What you should do>
Print every line of the entries below, character for character, without changing anything.

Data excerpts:
## Begin

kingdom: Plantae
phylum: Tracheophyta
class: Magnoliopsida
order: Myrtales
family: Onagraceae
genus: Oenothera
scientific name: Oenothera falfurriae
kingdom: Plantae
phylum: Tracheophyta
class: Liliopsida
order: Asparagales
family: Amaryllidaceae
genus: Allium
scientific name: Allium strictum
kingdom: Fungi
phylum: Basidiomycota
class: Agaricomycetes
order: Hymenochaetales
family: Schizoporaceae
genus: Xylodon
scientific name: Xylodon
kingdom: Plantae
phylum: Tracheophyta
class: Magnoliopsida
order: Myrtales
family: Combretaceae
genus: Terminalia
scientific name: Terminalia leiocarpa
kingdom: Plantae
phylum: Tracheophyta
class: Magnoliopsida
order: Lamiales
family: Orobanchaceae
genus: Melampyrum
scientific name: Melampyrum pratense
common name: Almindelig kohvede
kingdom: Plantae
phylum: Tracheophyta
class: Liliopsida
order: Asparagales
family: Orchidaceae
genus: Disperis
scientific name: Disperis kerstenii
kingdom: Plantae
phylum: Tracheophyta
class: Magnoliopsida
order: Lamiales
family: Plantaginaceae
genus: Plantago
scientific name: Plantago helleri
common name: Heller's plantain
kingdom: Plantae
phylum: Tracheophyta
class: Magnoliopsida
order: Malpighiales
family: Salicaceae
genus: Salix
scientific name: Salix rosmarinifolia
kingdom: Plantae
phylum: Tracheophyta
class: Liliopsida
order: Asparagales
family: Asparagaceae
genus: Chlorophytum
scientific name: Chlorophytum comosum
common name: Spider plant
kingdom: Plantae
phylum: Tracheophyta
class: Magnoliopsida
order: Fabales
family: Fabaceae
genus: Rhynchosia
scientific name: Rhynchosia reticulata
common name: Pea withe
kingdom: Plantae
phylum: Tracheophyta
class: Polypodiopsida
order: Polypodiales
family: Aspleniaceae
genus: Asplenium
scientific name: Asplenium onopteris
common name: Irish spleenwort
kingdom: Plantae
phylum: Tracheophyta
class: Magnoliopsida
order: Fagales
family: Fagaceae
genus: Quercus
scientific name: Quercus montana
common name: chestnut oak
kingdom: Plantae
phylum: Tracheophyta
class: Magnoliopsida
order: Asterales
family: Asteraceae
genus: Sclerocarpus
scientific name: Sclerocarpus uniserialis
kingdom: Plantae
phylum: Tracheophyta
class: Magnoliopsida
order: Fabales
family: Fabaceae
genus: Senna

## End

Expected answer>
kingdom: Plantae
phylum: Tracheophyta
class: Magnoliopsida
order: Myrtales
family: Onagraceae
genus: Oenothera
scientific name: Oenothera falfurriae
kingdom: Plantae
phylum: Tracheophyta
class: Liliopsida
order: Asparagales
family: Amaryllidaceae
genus: Allium
scientific name: Allium strictum
kingdom: Fungi
phylum: Basidiomycota
class: Agaricomycetes
order: Hymenochaetales
family: Schizoporaceae
genus: Xylodon
scientific name: Xylodon
kingdom: Plantae
phylum: Tracheophyta
class: Magnoliopsida
order: Myrtales
family: Combretaceae
genus: Terminalia
scientific name: Terminalia leiocarpa
kingdom: Plantae
phylum: Tracheophyta
class: Magnoliopsida
order: Lamiales
family: Orobanchaceae
genus: Melampyrum
scientific name: Melampyrum pratense
common name: Almindelig kohvede
kingdom: Plantae
phylum: Tracheophyta
class: Liliopsida
order: Asparagales
family: Orchidaceae
genus: Disperis
scientific name: Disperis kerstenii
kingdom: Plantae
phylum: Tracheophyta
class: Magnoliopsida
order: Lamiales
family: Plantaginaceae
genus: Plantago
scientific name: Plantago helleri
common name: Heller's plantain
kingdom: Plantae
phylum: Tracheophyta
class: Magnoliopsida
order: Malpighiales
family: Salicaceae
genus: Salix
scientific name: Salix rosmarinifolia
kingdom: Plantae
phylum: Tracheophyta
class: Liliopsida
order: Asparagales
family: Asparagaceae
genus: Chlorophytum
scientific name: Chlorophytum comosum
common name: Spider plant
kingdom: Plantae
phylum: Tracheophyta
class: Magnoliopsida
order: Fabales
family: Fabaceae
genus: Rhynchosia
scientific name: Rhynchosia reticulata
common name: Pea withe
kingdom: Plantae
phylum: Tracheophyta
class: Polypodiopsida
order: Polypodiales
family: Aspleniaceae
genus: Asplenium
scientific name: Asplenium onopteris
common name: Irish spleenwort
kingdom: Plantae
phylum: Tracheophyta
class: Magnoliopsida
order: Fagales
family: Fagaceae
genus: Quercus
scientific name: Quercus montana
common name: chestnut oak
kingdom: Plantae
phylum: Tracheophyta
class: Magnoliopsida
order: Asterales
family: Asteraceae
genus: Sclerocarpus
scientific name: Sclerocarpus uniserialis
kingdom: Plantae
phylum: Tracheophyta
class: Magnoliopsida
order: Fabales
family: Fabaceae
genus: Senna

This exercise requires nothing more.